QUESTIONS TO ANSWER
**1)** Decide whether each statement below agrees with the page on high school mathematics competitions. Answer yes or no for each, and quote the words from the page that settle it.
(a) Freshmen may enter the Elizabeth Haskins Contest.
(b) The Elizabeth Haskins Contest lasts 90 minutes.
(c) Calculators are permitted during the Elizabeth Haskins Contest.
**2)** Copy the page on high school mathematics competitions from "Elizabeth Haskins Contest Information" to "level mathematics problems.", swapping "multiple choice test" for "short-answer exam".
───── SOURCE DOCUMENT ─────
High School Mathematics Competitions

Fitchburg State hosts at least one contest every year. Each spring high school students from around the region come to campus to compete in the Elizabeth Haskins Contest. In addition, often the Mathematics Departments host the American Mathematical competition in the fall.

Elizabeth Haskins Contest Information

Every year in the spring, the Mathematics Department hosts the Elizabeth Haskins Contest for High School students in the region surrounding Fitchburg. The contest is a 50-question, 90-minute multiple choice test covering a variety of high-school level mathematics problems.

 

The contest is open to high school sophomores, juniors and seniors in regional high schools. The top three in each grade are given awards as well as a number given honorable mention. The problems come from algebra, geometry, probability and general mathematical solving techniques. No calculus is needed for the problems and no calculators are allowed. Generally the ways that questions are asked do not require complicated arithmetic.
───── DATA BELOW ─────
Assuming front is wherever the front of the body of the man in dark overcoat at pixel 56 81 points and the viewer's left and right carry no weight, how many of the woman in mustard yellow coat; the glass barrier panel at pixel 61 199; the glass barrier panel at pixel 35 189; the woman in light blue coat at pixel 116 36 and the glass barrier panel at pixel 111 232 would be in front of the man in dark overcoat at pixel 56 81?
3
─────
ANSWERS FOR THE TASKS
**1)**
(a) No: "The contest is open to high school sophomores, juniors and seniors in regional high schools."
(b) Yes: "The contest is a 50-question, 90-minute multiple choice test"
(c) No: "no calculators are allowed"

**2)**
Elizabeth Haskins Contest Information

Every year in the spring, the Mathematics Department hosts the Elizabeth Haskins Contest for High School students in the region surrounding Fitchburg. The contest is a 50-question, 90-minute short-answer exam covering a variety of high-school level mathematics problems.